This route will allow you to discharge qualifying debts and start fresh in a relatively short amount of time.

WEIGH THE RISKS AND BENEFITS

Here is a list of the benefits and the drawbacks of a Chapter 7 bankruptcy.

Pros
  • Allows you to discharge debts to start over.
  • State exemptions allow you to keep some property within the allowable limits.
  • Stop collection activities from lenders.
  • Qualifying tax debts can be discharged within months.
Cons
  • Must meet income requirements.
  • Will remain on your credit for 10 years.
  • Lose non-exempt items such as property, investments, credit cards, collections, family heirlooms, a second vehicle, etc.

Chapter 13

Chapter 13 bankruptcy is a reorganization of your debts in which you repay them in-full or in-part over a period of time. This option is for you if your income is too high to qualify for Chapter 7 but you need debt relief.

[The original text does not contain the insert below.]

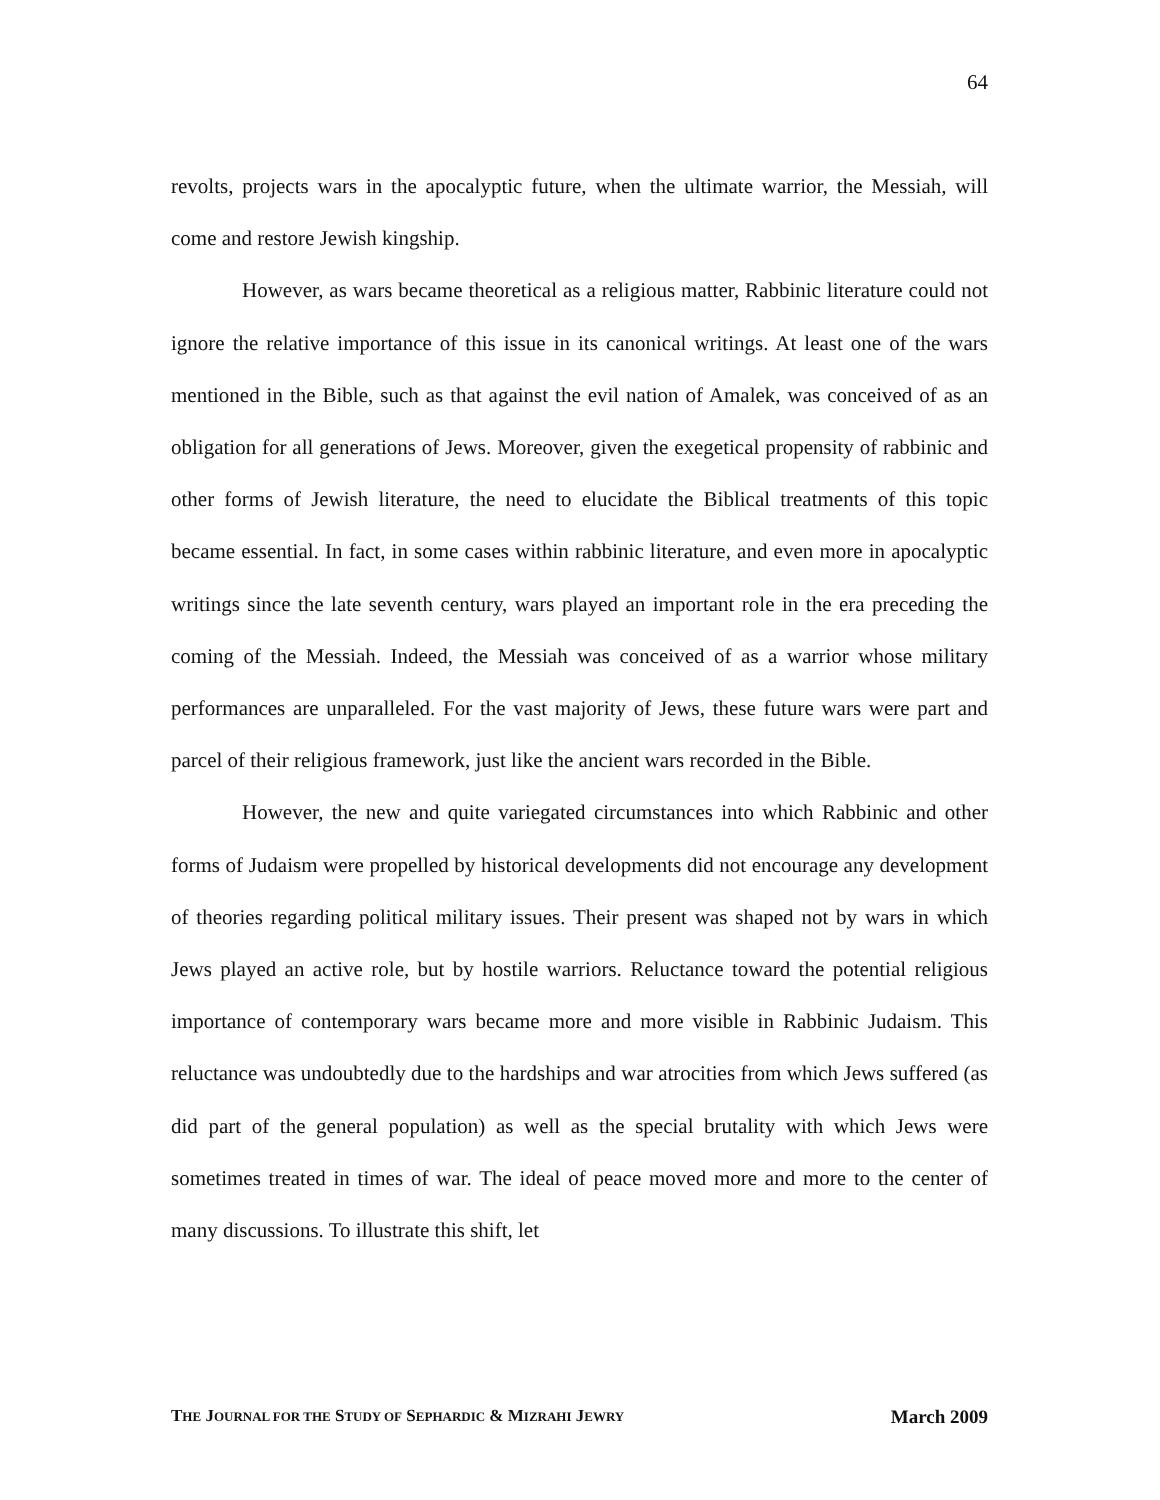64
revolts, projects wars in the apocalyptic future, when the ultimate warrior, the Messiah, will come and restore Jewish kingship.
However, as wars became theoretical as a religious matter, Rabbinic literature could not ignore the relative importance of this issue in its canonical writings. At least one of the wars mentioned in the Bible, such as that against the evil nation of Amalek, was conceived of as an obligation for all generations of Jews. Moreover, given the exegetical propensity of rabbinic and other forms of Jewish literature, the need to elucidate the Biblical treatments of this topic became essential. In fact, in some cases within rabbinic literature, and even more in apocalyptic writings since the late seventh century, wars played an important role in the era preceding the coming of the Messiah. Indeed, the Messiah was conceived of as a warrior whose military performances are unparalleled. For the vast majority of Jews, these future wars were part and parcel of their religious framework, just like the ancient wars recorded in the Bible.
However, the new and quite variegated circumstances into which Rabbinic and other forms of Judaism were propelled by historical developments did not encourage any development of theories regarding political military issues. Their present was shaped not by wars in which Jews played an active role, but by hostile warriors. Reluctance toward the potential religious importance of contemporary wars became more and more visible in Rabbinic Judaism. This reluctance was undoubtedly due to the hardships and war atrocities from which Jews suffered (as did part of the general population) as well as the special brutality with which Jews were sometimes treated in times of war. The ideal of peace moved more and more to the center of many discussions. To illustrate this shift, let
THE JOURNAL FOR THE STUDY OF SEPHARDIC & MIZRAHI JEWRY March 2009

You can keep your property such as a home or car and catch up on the payments with this payment plan. Whereas in Chapter 7, there is no way to catch up on missed payments and avoid repossession or foreclosure.

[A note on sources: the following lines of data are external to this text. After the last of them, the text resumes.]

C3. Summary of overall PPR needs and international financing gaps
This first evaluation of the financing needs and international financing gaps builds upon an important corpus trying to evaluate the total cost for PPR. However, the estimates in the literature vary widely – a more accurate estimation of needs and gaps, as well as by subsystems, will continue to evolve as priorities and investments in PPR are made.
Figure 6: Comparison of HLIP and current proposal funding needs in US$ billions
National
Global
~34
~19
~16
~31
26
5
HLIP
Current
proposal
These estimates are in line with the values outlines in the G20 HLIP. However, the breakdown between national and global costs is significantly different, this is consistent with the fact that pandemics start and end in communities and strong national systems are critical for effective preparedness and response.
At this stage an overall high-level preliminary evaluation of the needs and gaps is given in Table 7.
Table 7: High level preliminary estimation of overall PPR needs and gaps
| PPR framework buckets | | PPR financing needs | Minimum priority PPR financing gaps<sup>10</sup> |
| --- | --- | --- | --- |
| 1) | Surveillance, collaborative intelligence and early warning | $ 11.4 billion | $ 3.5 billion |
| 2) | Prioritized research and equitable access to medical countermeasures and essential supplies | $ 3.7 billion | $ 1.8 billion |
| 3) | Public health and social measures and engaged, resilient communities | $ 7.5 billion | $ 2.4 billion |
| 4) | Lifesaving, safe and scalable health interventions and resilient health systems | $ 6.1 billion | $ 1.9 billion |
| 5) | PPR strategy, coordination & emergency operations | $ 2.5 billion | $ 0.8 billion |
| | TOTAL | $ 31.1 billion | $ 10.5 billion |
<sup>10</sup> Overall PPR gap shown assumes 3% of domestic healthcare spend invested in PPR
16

The payment plans usually span three to five years.

WEIGH THE RISKS AND BENEFITS

Here is a list of the benefits and the drawbacks of a Chapter 13 bankruptcy.

Pros
  • Recent income taxes (less than three years old) can be included in a payment plan. This can reduce negative actions from the IRS.
  • The IRS/state will usually not take action against you if you are in a bankruptcy payment plan.
  • Remaining taxes may be discharged upon completion of the payment plan.
  • Chapter 13 is easier to qualify for than chapter 7.
Cons
  • You pay a portion of the debts you owe rather than discharging them all.
  • If you don’t complete the payment plan, you risk not discharging your debts.
  • The process takes longer; three to five years.

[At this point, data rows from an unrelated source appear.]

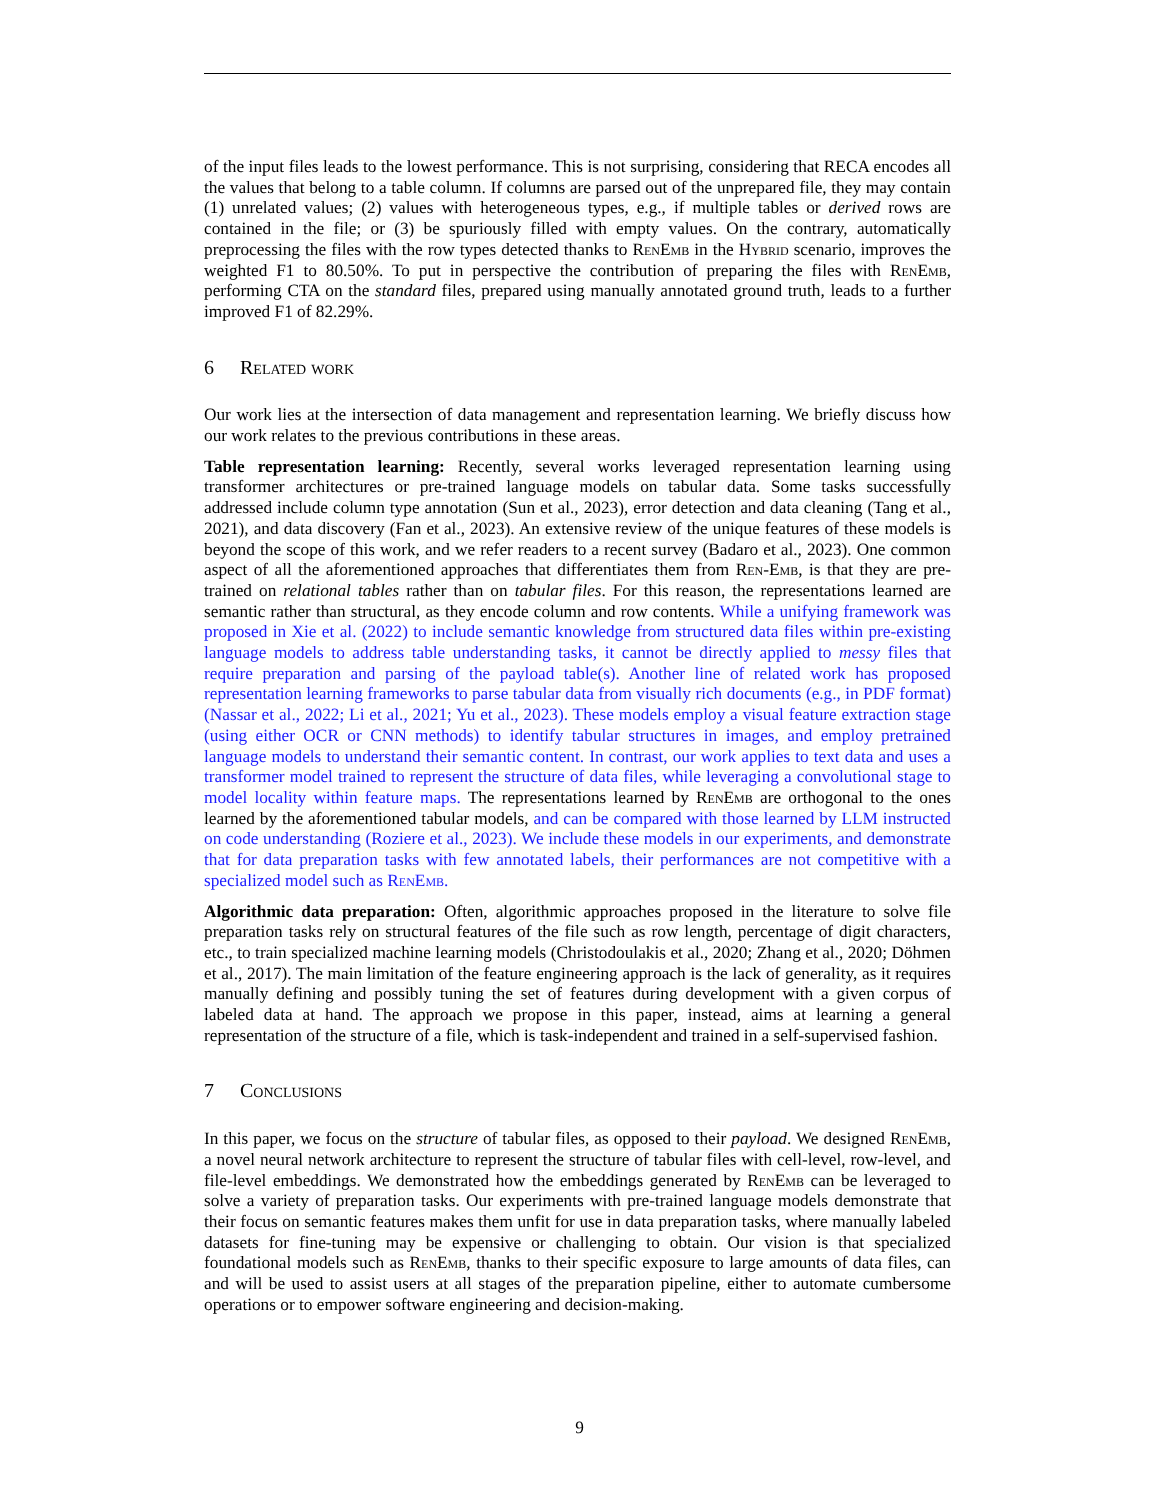of the input files leads to the lowest performance. This is not surprising, considering that RECA encodes all the values that belong to a table column. If columns are parsed out of the unprepared file, they may contain (1) unrelated values; (2) values with heterogeneous types, e.g., if multiple tables or derived rows are contained in the file; or (3) be spuriously filled with empty values. On the contrary, automatically preprocessing the files with the row types detected thanks to RenEmb in the Hybrid scenario, improves the weighted F1 to 80.50%. To put in perspective the contribution of preparing the files with RenEmb, performing CTA on the standard files, prepared using manually annotated ground truth, leads to a further improved F1 of 82.29%.
6 Related work
Our work lies at the intersection of data management and representation learning. We briefly discuss how our work relates to the previous contributions in these areas.
Table representation learning: Recently, several works leveraged representation learning using transformer architectures or pre-trained language models on tabular data. Some tasks successfully addressed include column type annotation (Sun et al., 2023), error detection and data cleaning (Tang et al., 2021), and data discovery (Fan et al., 2023). An extensive review of the unique features of these models is beyond the scope of this work, and we refer readers to a recent survey (Badaro et al., 2023). One common aspect of all the aforementioned approaches that differentiates them from Ren-Emb, is that they are pre-trained on relational tables rather than on tabular files. For this reason, the representations learned are semantic rather than structural, as they encode column and row contents. While a unifying framework was proposed in Xie et al. (2022) to include semantic knowledge from structured data files within pre-existing language models to address table understanding tasks, it cannot be directly applied to messy files that require preparation and parsing of the payload table(s). Another line of related work has proposed representation learning frameworks to parse tabular data from visually rich documents (e.g., in PDF format) (Nassar et al., 2022; Li et al., 2021; Yu et al., 2023). These models employ a visual feature extraction stage (using either OCR or CNN methods) to identify tabular structures in images, and employ pretrained language models to understand their semantic content. In contrast, our work applies to text data and uses a transformer model trained to represent the structure of data files, while leveraging a convolutional stage to model locality within feature maps. The representations learned by RenEmb are orthogonal to the ones learned by the aforementioned tabular models, and can be compared with those learned by LLM instructed on code understanding (Roziere et al., 2023). We include these models in our experiments, and demonstrate that for data preparation tasks with few annotated labels, their performances are not competitive with a specialized model such as RenEmb.
Algorithmic data preparation: Often, algorithmic approaches proposed in the literature to solve file preparation tasks rely on structural features of the file such as row length, percentage of digit characters, etc., to train specialized machine learning models (Christodoulakis et al., 2020; Zhang et al., 2020; Döhmen et al., 2017). The main limitation of the feature engineering approach is the lack of generality, as it requires manually defining and possibly tuning the set of features during development with a given corpus of labeled data at hand. The approach we propose in this paper, instead, aims at learning a general representation of the structure of a file, which is task-independent and trained in a self-supervised fashion.
7 Conclusions
In this paper, we focus on the structure of tabular files, as opposed to their payload. We designed RenEmb, a novel neural network architecture to represent the structure of tabular files with cell-level, row-level, and file-level embeddings. We demonstrated how the embeddings generated by RenEmb can be leveraged to solve a variety of preparation tasks. Our experiments with pre-trained language models demonstrate that their focus on semantic features makes them unfit for use in data preparation tasks, where manually labeled datasets for fine-tuning may be expensive or challenging to obtain. Our vision is that specialized foundational models such as RenEmb, thanks to their specific exposure to large amounts of data files, can and will be used to assist users at all stages of the preparation pipeline, either to automate cumbersome operations or to empower software engineering and decision-making.
9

In most cases, a chapter 7 bankruptcy will provide a quicker way to discharge your tax debts with less risk. However, a Chapter 13 bankruptcy can help you to manage more recent tax debts and also may be the only option available to you if your income is too high.

Alternatives to filing bankruptcy for tax debt

What else can you do aside from filing bankruptcy?

Offers in compromise

The offer in compromise (OIC) option enables a taxpayer to present an offer to the IRS to pay less than the full amount of taxes they owe. It’s available to people who can not pay their full tax liability or who will suffer financial hardship by doing so.

The IRS will generally accept an OIC when it is the most they can expect to collect within a reasonable amount of time. However, to qualify, you must be current with all of your filing and payment requirements. Further, you can’t be in an open bankruptcy proceeding.

Installment agreements

Installment agreements are a long-term payment plan between a taxpayer and the IRS. The taxpayer agrees to pay the amount they owe within an extended timeframe.

Long-term payment plans are those which extend longer than 120 days. You can apply online, by phone, by mail, or in-person. You do have to pay a setup fee. Plus, interest and penalties will still accrue until the balance is paid in full.

To apply online, you must owe less than $50,000 in combined tax, interest, and penalties. Otherwise, you must apply by mail or phone.

Home equity borrowing

If you own a home, you can borrow against your equity to obtain a lump sum. You can then use the lump sum to pay your tax bill. Doing so will settle your debt with the IRS and stop collection proceedings. Plus, it can save you on the expensive interest and penalties that accrue.

Home equity loans and lines of credit typically have low borrowing costs because the debt is secured by your home. However, if for some reason you can not keep up on your payments, your home will be at risk. This can be a good solution in some situations.

Personal loans

A personal loan is another way to move the debt from the IRS to another party. The IRS is not a good debtor to have as they are expensive, aggressive, and powerful.

If you have decent credit, you could get a personal loan and use the proceeds to pay off your tax debt. Then, you can make monthly payments to pay off the loan without accruing penalties and interest.

While there will be interest, you can shop around to find the best rate available to you.